Passage provided

=====

Scientists grow human brain cells in rats to study diseases

Scientists have transplanted human brain cells into the brains of baby rats, where the cells grew and formed connections.

It’s part of an effort to better study human brain development and diseases affecting this most complex of organs, which makes us who we are but has long been shrouded in mystery.

“Many disorders such as autism and schizophrenia are likely uniquely human” but “the human brain certainly has not been very accessible,” said said Dr. Sergiu Pasca, senior author of a study describing the work, published Wednesday in the journal Nature.

Approaches that don’t involve taking tissue out of the human brain are “promising avenues in trying to tackle these conditions.”

The research builds upon the team’s previous work creating brain “organoids,” tiny structures resembling human organs that have also been made to represent others such as livers, kidneys, prostates, or key parts of them.

To make the brain organoids, Stanford University scientists transformed human skin cells into stem cells and then coaxed them to become several types of brain cells. Those cells then multiplied to form organoids resembling the cerebral cortex, the human brain’s outermost layer, which plays a key role in things like memory, thinking, learning, reasoning and emotions.

Scientists transplanted those organoids into rat pups 2 to 3 days old, a stage when brain connections are still forming. The organoids grew so that they eventually occupied a third of the hemisphere of the rat’s brain where they were implanted. Neurons from the organoids formed working connections with circuits in the brain.

Human neurons have been transplanted in rodents before, but generally in adult animals, usually mice. Pasca, a psychiatry professor at the Stanford School of Medicine, said this is the first time these organoids have been placed into early rat brains, creating “the most advanced human brain circuitry ever built from human skin cells and a demonstration that implanted human neurons can influence an animal’s behavior.”

To examine a practical use of this approach, scientists transplanted organoids into both sides of a rat’s brain: one generated from a healthy person’s cells and another from the cells of a person with Timothy syndrome, a rare genetic condition associated with heart problems and autism spectrum disorder.

=====

Task brief
Extend the article on human brain organoids transplanted into rat pups, starting after its final sentence. The data that comes next is separate material and has no connection to the article on human brain cells grown in rats.

=====

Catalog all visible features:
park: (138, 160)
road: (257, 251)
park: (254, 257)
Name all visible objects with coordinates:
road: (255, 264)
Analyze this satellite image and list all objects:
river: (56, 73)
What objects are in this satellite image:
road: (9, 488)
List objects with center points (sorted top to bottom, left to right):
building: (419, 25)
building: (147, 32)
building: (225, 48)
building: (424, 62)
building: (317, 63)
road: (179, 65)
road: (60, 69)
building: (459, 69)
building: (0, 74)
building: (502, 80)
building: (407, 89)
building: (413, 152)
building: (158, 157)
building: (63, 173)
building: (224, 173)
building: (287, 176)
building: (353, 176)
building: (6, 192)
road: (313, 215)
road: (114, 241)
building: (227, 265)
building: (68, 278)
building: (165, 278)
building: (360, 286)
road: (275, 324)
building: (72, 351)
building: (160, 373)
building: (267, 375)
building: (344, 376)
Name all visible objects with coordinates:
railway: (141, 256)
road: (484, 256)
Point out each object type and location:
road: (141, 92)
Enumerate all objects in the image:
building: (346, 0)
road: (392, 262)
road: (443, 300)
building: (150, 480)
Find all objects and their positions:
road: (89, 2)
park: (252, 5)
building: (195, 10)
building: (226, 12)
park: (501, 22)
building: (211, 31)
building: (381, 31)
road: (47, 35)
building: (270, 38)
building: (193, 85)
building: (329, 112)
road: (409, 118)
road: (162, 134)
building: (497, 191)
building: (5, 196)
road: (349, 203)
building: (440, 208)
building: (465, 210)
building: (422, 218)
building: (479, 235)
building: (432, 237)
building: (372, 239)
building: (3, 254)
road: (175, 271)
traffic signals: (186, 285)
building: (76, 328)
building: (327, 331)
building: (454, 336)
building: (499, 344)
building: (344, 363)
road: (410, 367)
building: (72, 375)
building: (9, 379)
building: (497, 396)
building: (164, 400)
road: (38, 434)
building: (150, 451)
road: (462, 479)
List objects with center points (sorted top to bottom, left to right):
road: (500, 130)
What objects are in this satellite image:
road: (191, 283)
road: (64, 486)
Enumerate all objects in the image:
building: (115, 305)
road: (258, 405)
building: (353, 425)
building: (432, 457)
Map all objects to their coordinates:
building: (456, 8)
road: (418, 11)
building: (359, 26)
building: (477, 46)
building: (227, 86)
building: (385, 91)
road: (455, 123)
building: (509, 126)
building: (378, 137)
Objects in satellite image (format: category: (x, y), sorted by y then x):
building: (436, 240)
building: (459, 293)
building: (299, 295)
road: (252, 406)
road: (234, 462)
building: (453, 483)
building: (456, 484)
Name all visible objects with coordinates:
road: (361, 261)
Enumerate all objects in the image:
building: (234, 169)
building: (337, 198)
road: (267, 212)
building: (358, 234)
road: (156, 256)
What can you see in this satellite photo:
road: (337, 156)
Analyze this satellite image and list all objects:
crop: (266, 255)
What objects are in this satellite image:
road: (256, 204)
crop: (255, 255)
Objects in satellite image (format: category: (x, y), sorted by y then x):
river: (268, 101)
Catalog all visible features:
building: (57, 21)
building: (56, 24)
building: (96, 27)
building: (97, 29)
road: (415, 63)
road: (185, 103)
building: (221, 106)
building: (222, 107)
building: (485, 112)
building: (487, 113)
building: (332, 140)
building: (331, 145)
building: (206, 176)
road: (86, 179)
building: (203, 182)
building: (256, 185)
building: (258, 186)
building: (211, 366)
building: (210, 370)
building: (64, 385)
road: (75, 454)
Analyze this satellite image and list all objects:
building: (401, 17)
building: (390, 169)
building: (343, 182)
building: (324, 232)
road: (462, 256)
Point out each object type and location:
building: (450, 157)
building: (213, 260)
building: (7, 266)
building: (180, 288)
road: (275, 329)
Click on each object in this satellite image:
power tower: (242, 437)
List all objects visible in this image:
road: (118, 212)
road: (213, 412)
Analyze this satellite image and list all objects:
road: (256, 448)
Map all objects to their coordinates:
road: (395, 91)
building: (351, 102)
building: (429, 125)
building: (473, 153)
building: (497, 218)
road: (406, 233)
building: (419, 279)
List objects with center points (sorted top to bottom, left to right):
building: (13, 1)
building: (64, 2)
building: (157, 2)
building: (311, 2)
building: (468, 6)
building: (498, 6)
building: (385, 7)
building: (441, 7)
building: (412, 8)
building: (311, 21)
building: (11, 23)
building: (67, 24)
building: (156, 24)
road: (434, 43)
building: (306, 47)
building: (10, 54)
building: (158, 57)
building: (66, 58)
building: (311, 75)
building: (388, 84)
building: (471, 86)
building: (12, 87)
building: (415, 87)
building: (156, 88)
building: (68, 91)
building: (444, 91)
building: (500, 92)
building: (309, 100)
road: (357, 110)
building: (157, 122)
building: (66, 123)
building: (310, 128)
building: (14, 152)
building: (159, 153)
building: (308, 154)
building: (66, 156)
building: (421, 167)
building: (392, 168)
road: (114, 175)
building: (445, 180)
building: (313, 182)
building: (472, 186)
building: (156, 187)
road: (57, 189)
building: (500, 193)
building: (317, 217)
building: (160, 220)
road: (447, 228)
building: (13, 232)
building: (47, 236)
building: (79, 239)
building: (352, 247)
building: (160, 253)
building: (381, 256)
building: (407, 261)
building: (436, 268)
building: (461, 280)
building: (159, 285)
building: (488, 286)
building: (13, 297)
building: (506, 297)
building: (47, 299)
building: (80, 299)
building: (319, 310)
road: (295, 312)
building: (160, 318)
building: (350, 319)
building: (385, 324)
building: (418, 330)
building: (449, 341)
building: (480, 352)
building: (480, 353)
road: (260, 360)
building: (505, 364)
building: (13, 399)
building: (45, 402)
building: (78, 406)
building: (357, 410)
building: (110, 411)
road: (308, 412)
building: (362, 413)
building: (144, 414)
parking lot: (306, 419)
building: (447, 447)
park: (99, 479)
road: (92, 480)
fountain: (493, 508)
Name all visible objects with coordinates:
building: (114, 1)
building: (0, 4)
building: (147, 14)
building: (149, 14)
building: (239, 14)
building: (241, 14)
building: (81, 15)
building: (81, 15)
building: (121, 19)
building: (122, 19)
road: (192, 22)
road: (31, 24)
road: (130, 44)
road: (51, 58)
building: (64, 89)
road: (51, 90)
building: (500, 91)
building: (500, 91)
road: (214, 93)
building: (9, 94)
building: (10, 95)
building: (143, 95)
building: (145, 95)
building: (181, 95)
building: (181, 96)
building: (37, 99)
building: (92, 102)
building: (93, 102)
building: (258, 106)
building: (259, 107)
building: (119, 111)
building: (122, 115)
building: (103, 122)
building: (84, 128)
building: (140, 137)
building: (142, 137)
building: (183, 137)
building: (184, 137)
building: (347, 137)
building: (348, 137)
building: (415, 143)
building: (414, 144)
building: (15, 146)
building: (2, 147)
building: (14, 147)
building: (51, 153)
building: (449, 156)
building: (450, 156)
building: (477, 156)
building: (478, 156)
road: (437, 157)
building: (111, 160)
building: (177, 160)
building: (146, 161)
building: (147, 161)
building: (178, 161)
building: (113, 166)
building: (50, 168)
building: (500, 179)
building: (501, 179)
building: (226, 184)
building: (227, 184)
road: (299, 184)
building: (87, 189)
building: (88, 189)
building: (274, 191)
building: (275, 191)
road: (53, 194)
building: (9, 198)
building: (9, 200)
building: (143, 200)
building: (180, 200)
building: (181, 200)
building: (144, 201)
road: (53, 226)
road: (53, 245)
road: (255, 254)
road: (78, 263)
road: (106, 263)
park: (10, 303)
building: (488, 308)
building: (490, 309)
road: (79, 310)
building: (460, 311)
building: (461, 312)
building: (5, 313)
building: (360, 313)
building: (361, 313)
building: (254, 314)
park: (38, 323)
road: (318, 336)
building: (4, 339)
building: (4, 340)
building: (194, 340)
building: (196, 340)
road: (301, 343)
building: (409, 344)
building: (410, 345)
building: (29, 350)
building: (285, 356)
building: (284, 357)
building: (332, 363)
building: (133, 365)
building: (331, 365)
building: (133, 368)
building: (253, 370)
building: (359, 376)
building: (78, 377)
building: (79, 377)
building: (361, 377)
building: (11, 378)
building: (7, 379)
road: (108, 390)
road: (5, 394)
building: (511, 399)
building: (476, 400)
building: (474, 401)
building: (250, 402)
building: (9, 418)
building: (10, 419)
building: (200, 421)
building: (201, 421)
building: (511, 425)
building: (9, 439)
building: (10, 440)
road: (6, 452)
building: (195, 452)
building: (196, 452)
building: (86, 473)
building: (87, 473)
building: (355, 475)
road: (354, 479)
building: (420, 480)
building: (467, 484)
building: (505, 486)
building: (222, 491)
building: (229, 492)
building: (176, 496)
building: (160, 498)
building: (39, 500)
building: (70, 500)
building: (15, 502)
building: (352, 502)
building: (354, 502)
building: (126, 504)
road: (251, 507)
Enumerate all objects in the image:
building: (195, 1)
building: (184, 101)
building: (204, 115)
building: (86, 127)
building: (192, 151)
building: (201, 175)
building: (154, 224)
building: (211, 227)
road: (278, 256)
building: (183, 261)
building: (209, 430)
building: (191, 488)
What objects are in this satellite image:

=====

Expected answer
Five to six months later, they saw effects of the disease related to the activity of the neurons. There were differences in the two sides’ electrical activity, and the neurons from the person with Timothy syndrome were much smaller and didn’t sprout as many extensions that pick up input from nearby neurons.

Researchers, whose study was funded partly by the National Institutes of Health, said they could do the same sorts of experiments using organoids made from the cells of people with disorders such as autism or schizophrenia — and potentially learn new things about how these conditions affect the brain, too.

Dr. Flora Vaccarino of Yale University – who previously grew lumps containing cerebral cortex that were made with DNA from people with autism – said the study moves the field forward.

“It’s extremely impressive what they do here in terms of what these cells can actually show us in terms of their advanced development … in the rat,” said Vaccarino, who wasn’t involved with the study.

Such experiments in animals raise ethical concerns. For example, Pasca said he and his team are cognizant of the rats’ well-being and whether they still behave normally with the organoids inside them, which he says they do. Still, Pasca does not believe this should be tried in primates. Ethicists also wonder about the possibility of brain organoids in the future attaining something like human consciousness, which experts say is extremely unlikely now.

Some scientists are studying human brain organoids outside of animals. For example, researchers at ETH Zurich in Switzerland published a study in Nature earlier this month describing how they are growing brain-like tissue from stem cells in the lab and then mapping the cell types in various brain regions and genes regulating their development. Some are using these structures to study autism.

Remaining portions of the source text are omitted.